MSAC enhances the image preprocessing pipeline by generating multi-scale representations, allowing the model to select non-segmented objects from various scales without significantly increasing computational costs. Unlike existing cropping strategies, MSAC employs a stratified approach that segments images according to different aspect ratios and resolutions while avoiding the segmentation of connected objects. This method ensures semantic consistency and is particularly effective in detailed scene understanding.

Scale Compression Mechanism (SCM)

To address the computational overhead introduced by the multi-scale cropping, SCM is introduced as a training-free and parameter-free compression module. SCM leverages well-trained attention layers within the MLLM to generate attention weights and selectively drop less significant tokens based on these weights. This allows for efficient token compression, maintaining high performance without substantially increasing the computational requirement.

Experimental Results

The empirical evaluation demonstrates that Mini-Monkey achieves state-of-the-art performance among 2B-parameter MLLMs on various general multimodal understanding tasks and document understanding benchmarks.
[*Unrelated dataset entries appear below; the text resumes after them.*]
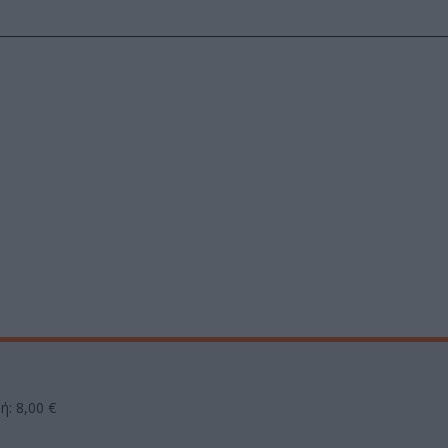
ή: 8,00 €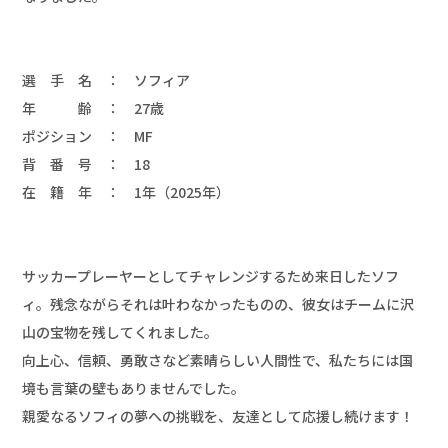
選　手　名　：　ソフィア

年　　　齢　：　27歳

ポジション　：　MF

背　番　号　：　18

在　籍　年　：　1年（2025年）

サッカープレーヤーとしてチャレンジするため来日したソフ
ィ。残念ながらそれは叶わなかったものの、彼女はチームに沢
山の宝物を残してくれました。

向上心、信頼、勇敢さなど素晴らしい人間性で、私たちには国
境も言葉の壁もありませんでした。

親愛なるソフィの夢への挑戦を、友達として応援し続けます！		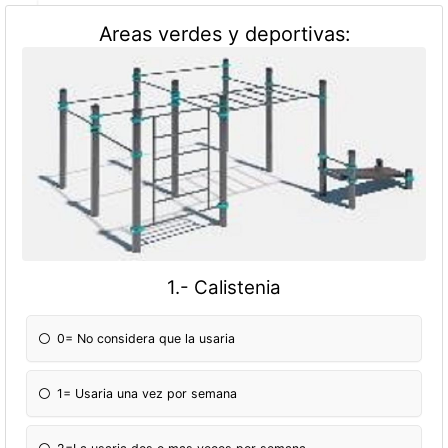
Areas verdes y deportivas:
1.- Calistenia
0= No considera que la usaria
1= Usaria una vez por semana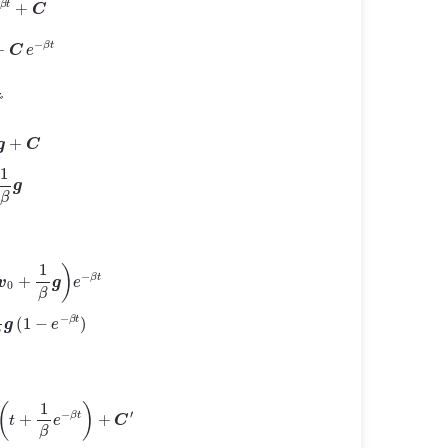
で
=
v
0
+
1
β
g
=
v
0
e
−
β
t
−
1
β
g
(
1
−
e
−
β
t
)
−
1
β
v
0
e
−
β
t
−
1
β
2
g
(
β
t
+
e
−
β
t
)
+
C
′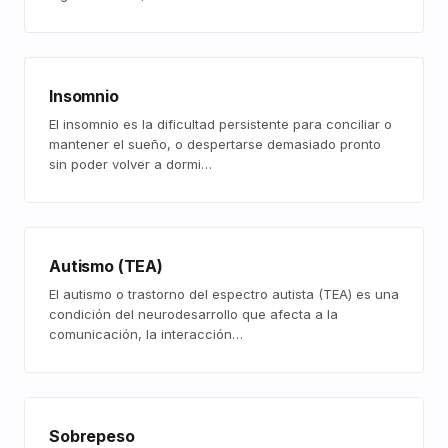
Insomnio
El insomnio es la dificultad persistente para conciliar o
mantener el sueño, o despertarse demasiado pronto
sin poder volver a dormi…
Autismo (TEA)
El autismo o trastorno del espectro autista (TEA) es una
condición del neurodesarrollo que afecta a la
comunicación, la interacción…
Sobrepeso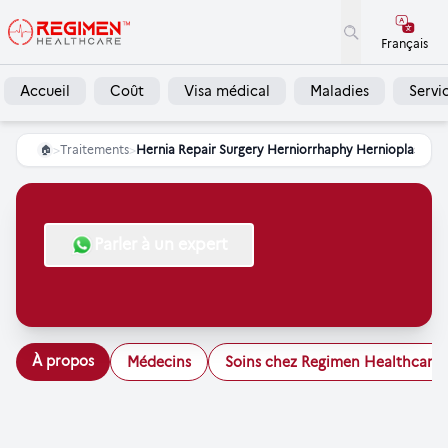
Français
Accueil
Coût
Visa médical
Maladies
Servi
>
Traitements
>
Hernia Repair Surgery Herniorrhaphy Hernioplasty
🏠
Parler à un expert
À propos
Médecins
Soins chez Regimen Healthcare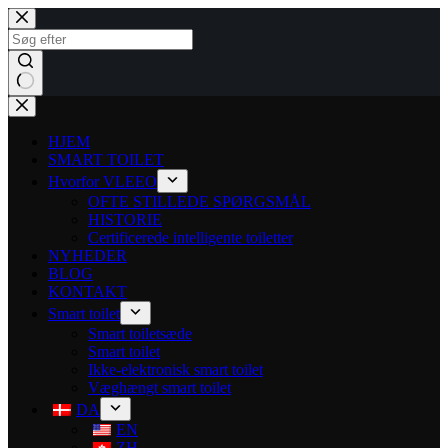
HJEM
SMART TOILET
Hvorfor VLEEO
OFTE STILLEDE SPØRGSMÅL
HISTORIE
Certificerede intelligente toiletter
NYHEDER
BLOG
KONTAKT
Smart toilet
Smart toiletsæde
Smart toilet
Ikke-elektronisk smart toilet
Væghængt smart toilet
DA
EN
ZH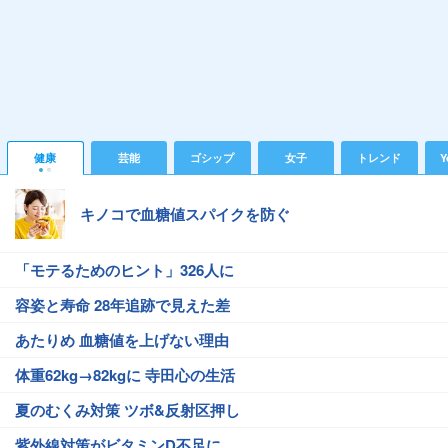
健康
芸能
ゴシップ
女子
トレンド
Y
キノコで血糖値スパイクを防ぐ
「モテるためのヒント」326人に
容姿と寿命 28年追跡で見えた差
あたりめ 血糖値を上げない理由
体重62kg→82kgに 寺田心の生活
夏のむくみ対策 ツボ&反射区押し
紫外線対策がビタミンD不足に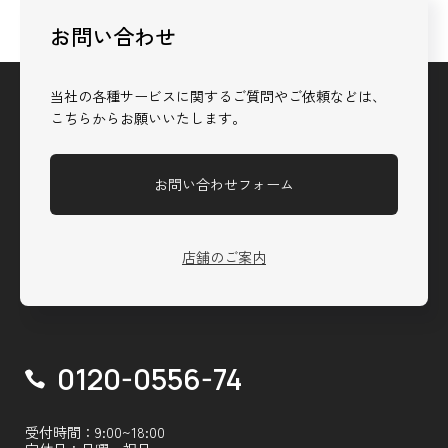
お問い合わせ
当社の各種サービスに関するご質問やご依頼などは、
こちらからお願いいたします。
お問い合わせフォーム
店舗のご案内
0120-0556-74
受付時間：9:00~18:00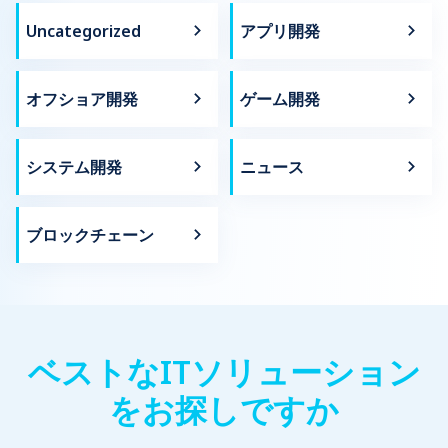
Uncategorized
アプリ開発
オフショア開発
ゲーム開発
システム開発
ニュース
ブロックチェーン
ベストなITソリューション
をお探しですか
Key highlights include:

OCRBench: Mini-Monkey achieves a score of 802, outperforming the 8B-parameter model InternVL2-8B.
General Multimodal Understanding: Demonstrates leading performance on benchmarks like MathVista, RealWorldQA, AI2D, SEED Image, and others.
Document Understanding: Shows significant improvements in benchmarks such as DocVQA, ChartQA, InfoVQA, TextVQA, and OCRBench.
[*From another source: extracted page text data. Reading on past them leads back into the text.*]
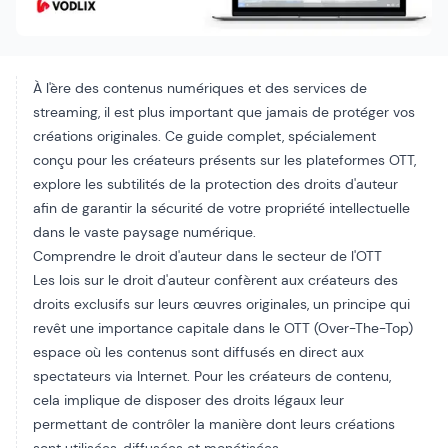
À l'ère des contenus numériques et des services de
streaming, il est plus important que jamais de protéger vos
créations originales. Ce guide complet, spécialement
conçu pour les créateurs présents sur les plateformes OTT,
explore les subtilités de la protection des droits d'auteur
afin de garantir la sécurité de votre propriété intellectuelle
dans le vaste paysage numérique.
Comprendre le droit d'auteur dans le secteur de l'OTT
Les lois sur le droit d'auteur confèrent aux créateurs des
droits exclusifs sur leurs œuvres originales, un principe qui
revêt une importance capitale dans le
OTT (Over-The-Top)
espace où les contenus sont diffusés en direct aux
spectateurs via Internet. Pour les créateurs de contenu,
cela implique de disposer des droits légaux leur
permettant de contrôler la manière dont leurs créations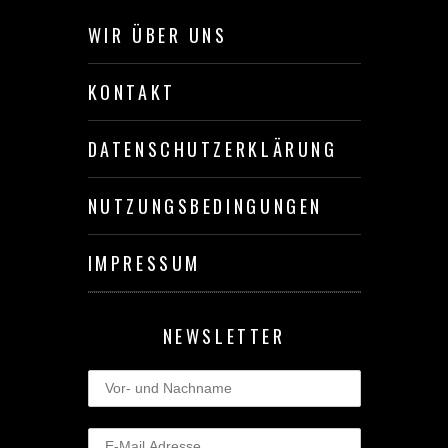
WIR ÜBER UNS
KONTAKT
DATENSCHUTZERKLÄRUNG
NUTZUNGSBEDINGUNGEN
IMPRESSUM
NEWSLETTER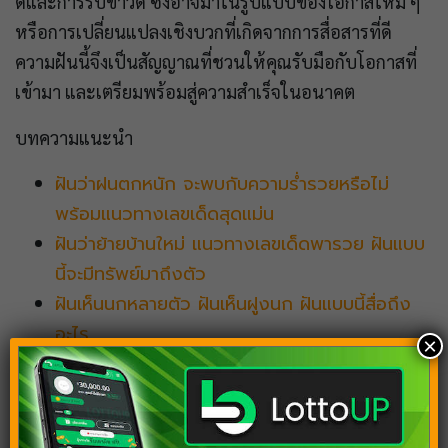
ดีและการรับข่าวดี ซึ่งอาจมาในรูปแบบของโอกาสใหม่ ๆ
หรือการเปลี่ยนแปลงเชิงบวกที่เกิดจากการสื่อสารที่ดี
ความฝันนี้จึงเป็นสัญญาณที่ชวนให้คุณรับมือกับโอกาสที่
เข้ามา และเตรียมพร้อมสู่ความสำเร็จในอนาคต
บทความแนะนำ
ฝันว่าฝนตกหนัก จะพบกับความร่ำรวยหรือไม่
พร้อมแนวทางเลขเด็ดสุดแม่น
ฝันว่าย้ายบ้านใหม่ แนวทางเลขเด็ดพารวย ฝันแบบ
นี้จะมีทรัพย์มาถึงตัว
ฝันเห็นนกหลายตัว ฝันเห็นฝูงนก ฝันแบบนี้สื่อถึง
อะไร
×
ฝันว่าโดนผีหลอก คำทำนาย พร้อมเลขเด็ดน่าลุ้นใน
งวดนี้
ฝันว่าตกนรก จะเสียทรัยพ์หรือรับโชคกันแน่ พร้อม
Implications and Future Prospects

The implications of this research are multifaceted. Practically, Mini-Monkey offers an efficient yet robust solution for enhancing lightweight MLLMs, making them more viable for real-world applications where computational resources are limited. Theoretically, the introduction of multi-scale adaptive cropping and targeted token compression provides a new direction for optimizing high-resolution image processing in MLLMs.
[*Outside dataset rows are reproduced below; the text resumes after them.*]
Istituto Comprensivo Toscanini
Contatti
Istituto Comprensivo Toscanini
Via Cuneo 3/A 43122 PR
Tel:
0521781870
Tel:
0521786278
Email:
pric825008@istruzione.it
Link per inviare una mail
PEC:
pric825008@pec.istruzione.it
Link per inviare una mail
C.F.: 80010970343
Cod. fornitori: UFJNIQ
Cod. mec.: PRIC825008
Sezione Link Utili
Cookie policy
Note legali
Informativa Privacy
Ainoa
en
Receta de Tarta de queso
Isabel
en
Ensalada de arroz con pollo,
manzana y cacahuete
Future developments could extend the MSAC and SCM techniques to other architectures and explore further optimizations in token selection and representation fusion. Additionally, the principles established in this work could pave the way for more granular control over semantic consistency in image processing tasks, ultimately contributing to the development of more sophisticated multimodal systems.

Conclusion

Mini-Monkey represents a significant advancement in the capability of lightweight multimodal LLMs to process high-resolution images. By addressing the sawtooth effect through innovative cropping and compression strategies, this work not only improves performance on existing benchmarks but also sets a new precedent for efficient image preprocessing in MLLMs. The findings presented in this paper underscore the importance of adaptive, multi-scale approaches in high-resolution image understanding within the field of multimodal AI.